There are a lot of cut scenes, too, most of them not unwieldy, but it does sometimes feel like a game where you run and walk and hide just to get to the next dramatic (or undramatic) story moment. The problem of motivation I mentioned above mostly just means you have to accept the fact that you’re running around doing things simply because someone’s told you to– or, because, thinner still, you’ve been told by Kenway himself that it’s time to get some money.
And this may be a niggling comment, but Ubisoft seems to have listened to my imaginary branding guru, because the game kicks off with you as Kenway, before you even go into the Animus. Why? Who knows. Probably because people love being pirates. (I told you so, says my branding guru.) You’re given roughly four minutes of some vague bookending where you are told, inanely, that you are now going to be running through Desmond’s memories for research, and then into the Animus you go. You can leave the Animus at any time, but there’s no point for the vast majority of the game, except that you can wander around the office while no one acknowledges you, have conversations with no one, look at some artwork on the walls, and then go back into the Animus. It’s an artifice that mostly seems to exist to remind you, vaguely, that this is an Assassin’s Creed game– in mechanics, if not completely in spirit. This is probably a significant win for people who felt like all that Desmond stuff was silly anyway (and they probably wouldn’t be wrong, though I miss him already). The game occasionally remembers where it came from and harkens back to that, and the only real problem with this is that it distracts from what the game really is: a fine pirate game indeed. RIP, Desmond.

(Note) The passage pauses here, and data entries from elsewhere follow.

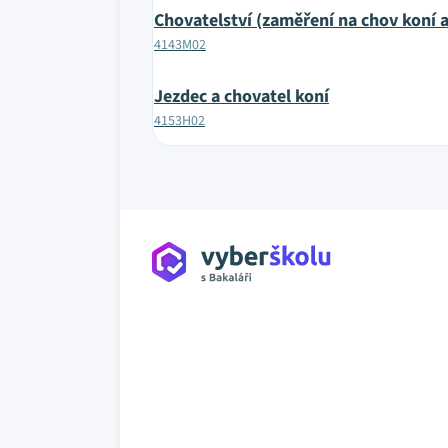
Chovatelství (zaměření na chov koní a
4143M02
Jezdec a chovatel koní
4153H02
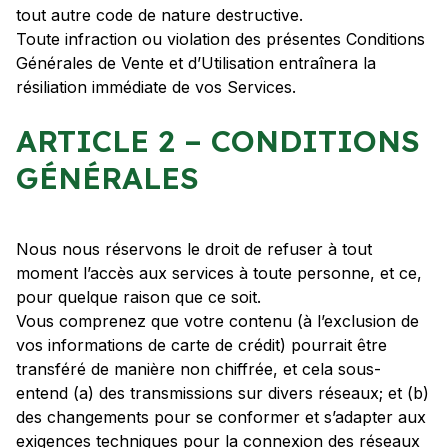
tout autre code de nature destructive.
Toute infraction ou violation des présentes Conditions
Générales de Vente et d’Utilisation entraînera la
résiliation immédiate de vos Services.
ARTICLE 2 – CONDITIONS
GÉNÉRALES
Nous nous réservons le droit de refuser à tout
moment l’accès aux services à toute personne, et ce,
pour quelque raison que ce soit.
Vous comprenez que votre contenu (à l’exclusion de
vos informations de carte de crédit) pourrait être
transféré de manière non chiffrée, et cela sous-
entend (a) des transmissions sur divers réseaux; et (b)
des changements pour se conformer et s’adapter aux
exigences techniques pour la connexion des réseaux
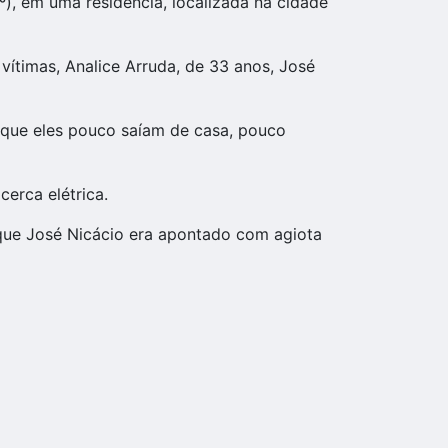
), em uma residência, localizada na cidade
ítimas, Analice Arruda, de 33 anos, José
 que eles pouco saíam de casa, pouco
erca elétrica.
 que José Nicácio era apontado com agiota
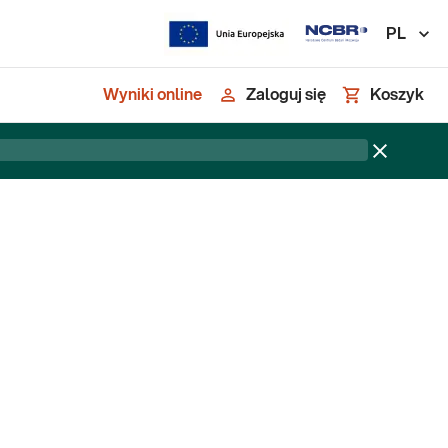
PL
Wyniki online
Zaloguj się
Koszyk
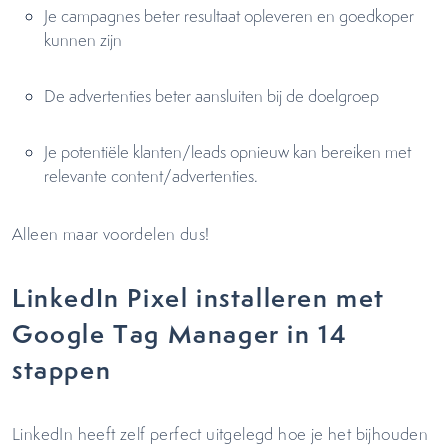
Je campagnes beter resultaat opleveren en goedkoper
kunnen zijn
De advertenties beter aansluiten bij de doelgroep
Je potentiële klanten/leads opnieuw kan bereiken met
relevante content/advertenties.
Alleen maar voordelen dus!
LinkedIn Pixel installeren met
Google Tag Manager in 14
stappen
LinkedIn heeft zelf perfect uitgelegd hoe je het bijhouden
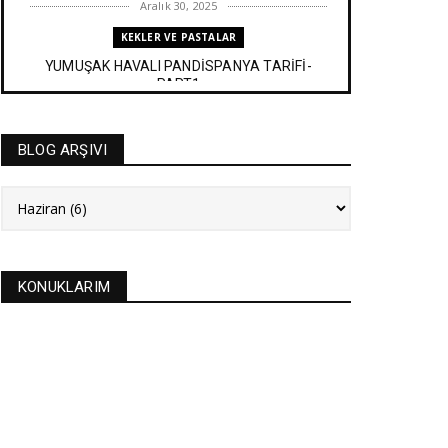
Aralık 30, 2025
KEKLER VE PASTALAR
YUMUŞAK HAVALI PANDİSPANYA TARİFİ-
PART1
Aralık 27, 2025
BAYRAM TATLILARI
BLOG ARŞIVI
İRMİK HELVASI TARİFİ
Aralık 20, 2025
NEW
FASULYE SİLKMESİ TARİFİ
Kasım 04, 2025
KONUKLARIM
KURABİYELER
Alanya'nın düğünlerinin meşhur kurabiyesi- S
KURABİYE TARİF...
Ekim 17, 2025
ASTROLOJİ
21 EYLÜL 2025 GÜNEŞ TUTULMASI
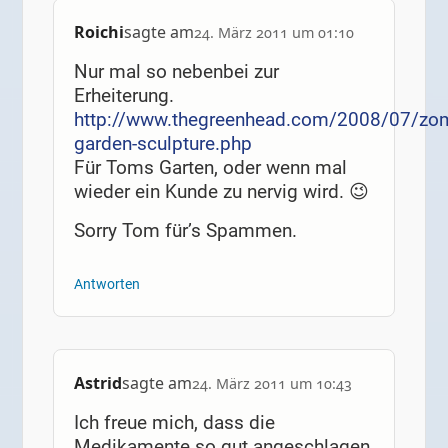
Roichi
sagte am
24. März 2011 um 01:10
Nur mal so nebenbei zur
Erheiterung.
http://www.thegreenhead.com/2008/07/zo
garden-sculpture.php
Für Toms Garten, oder wenn mal
wieder ein Kunde zu nervig wird. 😉
Sorry Tom für’s Spammen.
Antworten
Astrid
sagte am
24. März 2011 um 10:43
Ich freue mich, dass die
Medikamente so gut angeschlagen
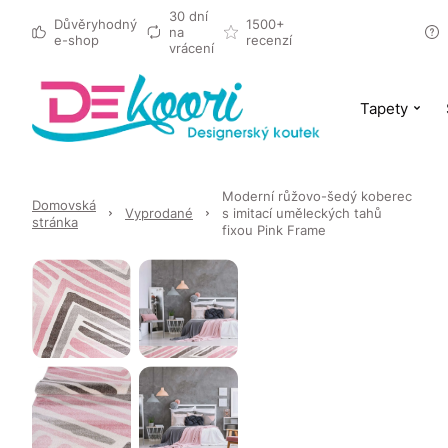
30 dní
Důvěryhodný
1500+
na
e-shop
recenzí
vrácení
Tapety
Moderní růžovo-šedý koberec
Domovská
Vyprodané
s imitací uměleckých tahů
stránka
fixou Pink Frame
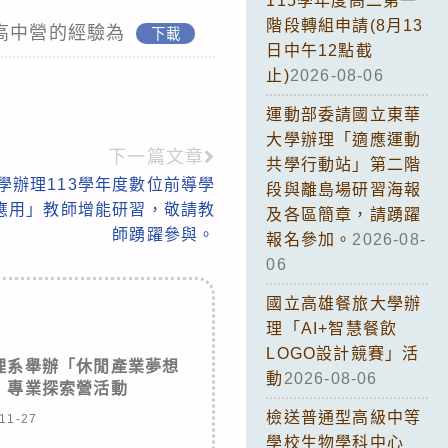
115學年度高二第一
階段轉組申請(8月13
高中營的經驗為
下載
日中午12點截
止)
2026-08-06
運動部委請國立東華
大學辦理「適應運動
下一篇文章
共學行動站」第二階
學辦理113學年度數位前導學
段與離島場研習海報
具應用」教師增能研習，敬請教
及各區簡章，請踴躍
師踴躍參與。
報名參加。
2026-08-
06
國立高雄餐旅大學辦
理「AI+智慧餐飲
LOGO設計競賽」活
理系舉辦「休閒產業夢想
動
2026-08-06
」專業探索營活動
檢送普通型高級中等
11-27
學校生物學科中心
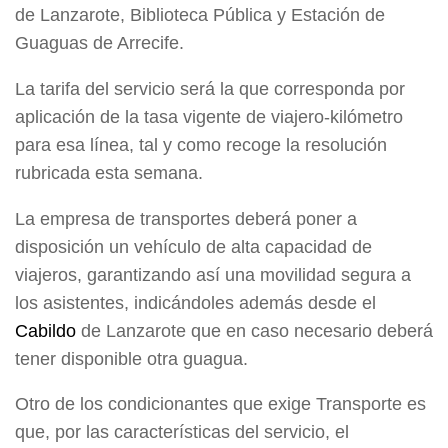
de Lanzarote, Biblioteca Pública y Estación de
Guaguas de Arrecife.
La tarifa del servicio será la que corresponda por
aplicación de la tasa vigente de viajero-kilómetro
para esa línea, tal y como recoge la resolución
rubricada esta semana.
La empresa de transportes deberá poner a
disposición un vehículo de alta capacidad de
viajeros, garantizando así una movilidad segura a
los asistentes, indicándoles además desde el
Cabildo
de Lanzarote que en caso necesario deberá
tener disponible otra guagua.
Otro de los condicionantes que exige Transporte es
que, por las características del servicio, el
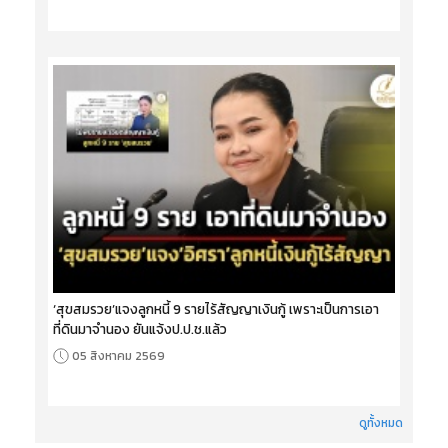
‘สุขสมรวย’แจงลูกหนี้ 9 รายไร้สัญญาเงินกู้ เพราะเป็นการเอา
ที่ดินมาจำนอง ยันแจ้งป.ป.ช.แล้ว
05 สิงหาคม 2569
ดูทั้งหมด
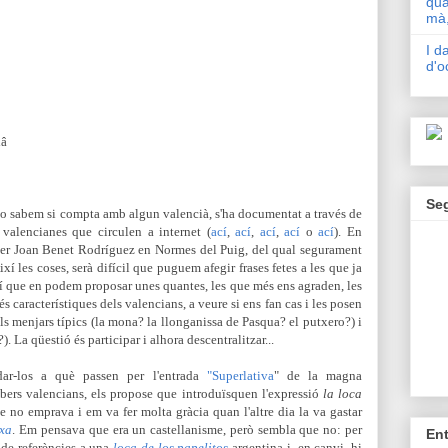
qua
mà,
I d
d'o
lâ
Se
no sabem si compta amb algun valencià, s'ha documentat a través de
 valencianes que circulen a internet (
ací
,
ací
,
ací
,
ací
o
ací
). En
per Joan Benet Rodríguez en Normes del Puig, del qual segurament
Així les coses, serà difícil que puguem afegir frases fetes a les que ja
sí que en podem proposar unes quantes, les que més ens agraden, les
característiques dels valencians, a veure si ens fan cas i les posen
s menjars típics (la mona? la llonganissa de Pasqua? el putxero?) i
?). La qüestió és participar i alhora descentralitzar...
ar-los a què passen per l'entrada
"Superlativa
" de la magna
sabers valencians, els propose que introduïsquen l'expressió
la loca
e no emprava i em va fer molta gràcia quan l'altre dia la va gastar
nxa
. Em pensava que era un castellanisme, però sembla que no: per
En
 de referències a una
loca de los papelitos
argentina i, en canvi, hi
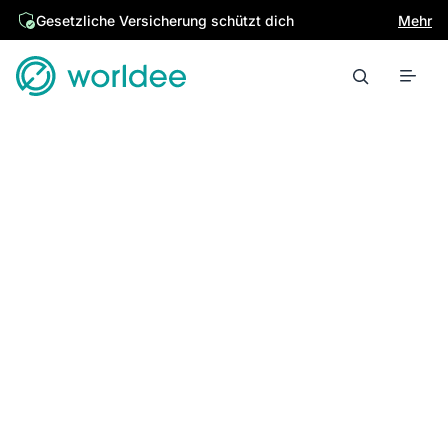
Gesetzliche Versicherung schützt dich
Mehr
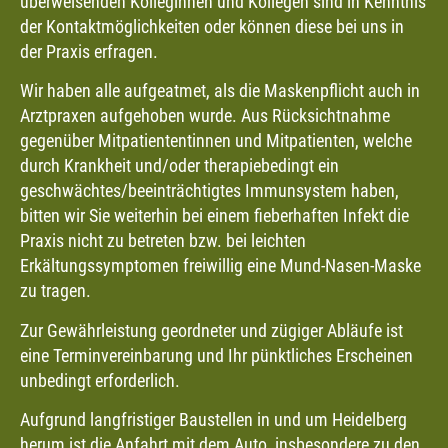
überweisenden Kolleginnen und Kollegen sind in Kenntnis
der Kontaktmöglichkeiten oder können diese bei uns in
der Praxis erfragen.
Wir haben alle aufgeatmet, als die Maskenpflicht auch in
Arztpraxen aufgehoben wurde. Aus Rücksichtnahme
gegenüber Mitpatiententinnen und Mitpatienten, welche
durch Krankheit und/oder therapiebedingt ein
geschwächtes/beeinträchtigtes Immunsystem haben,
bitten wir Sie weiterhin bei einem fieberhaften Infekt die
Praxis nicht zu betreten bzw. bei leichten
Erkältungssymptomen freiwillig eine Mund-Nasen-Maske
zu tragen.
Zur Gewährleistung geordneter und zügiger Abläufe ist
eine Terminvereinbarung und Ihr pünktliches Erscheinen
unbedingt erforderlich.
Aufgrund langfristiger Baustellen in und um Heidelberg
herum ist die Anfahrt mit dem Auto, insbesondere zu den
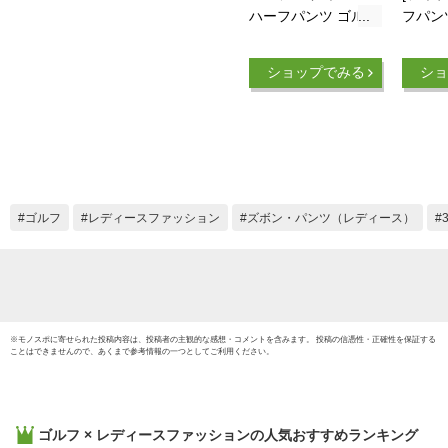
ハーフパンツ ゴルフ
フパン
ウエア パンツ 長め
ツ 75
春 夏 白 大きいサイ
ス BE
ショップでみる
ショ
ズ ショートパンツ
涼しい 短パン きれ
いめ ひんやり 5分丈
レーヨン 接触冷感
ストレッチ ブランド
麻 40代 50代 おすす
め おしゃれ カジュ
ゴルフ
レディースファッション
ズボン・パンツ（レディース）
アル ホワイト バミ
ューダ
※
モノスポ
に寄せられた投稿内容は、投稿者の主観的な感想・コメントを含みます。 投稿の信憑性・正確性を保証する
ことはできませんので、あくまで参考情報の一つとしてご利用ください。
ゴルフ × レディースファッション
の人気おすすめランキング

This all goes down to what really is the bottom line: don’t play Assassin’s Creed: Black Flag because you love Assassin’s Creed. Play it because you love being a pirate.
Not out yet, but look for it soon. Ubisoft has already released several details of the multiplayer, which has always served the previous single player-focused games well, and it looks like you’ll be able to change weather conditions and various other perks– but no sea battles. Yet. It sure does look cool, though.
I feel like most of the game is extras, in some weird way. The best parts of it are when you wander away from the story quests, which are mostly just nonsense anyway, and you run around a deserted island or interfere in the affairs of strangers.
SpawnFirst Recommends …
Okay, geez. Being a pirate is a lot of fun. There are places in Black Flag that may feel a little like the video game equivalent of white noise, but everyone loves pirates, so put your feet up, look out at the coast from the bridge of your Jackdaw, and embrace your inner pirate tendencies.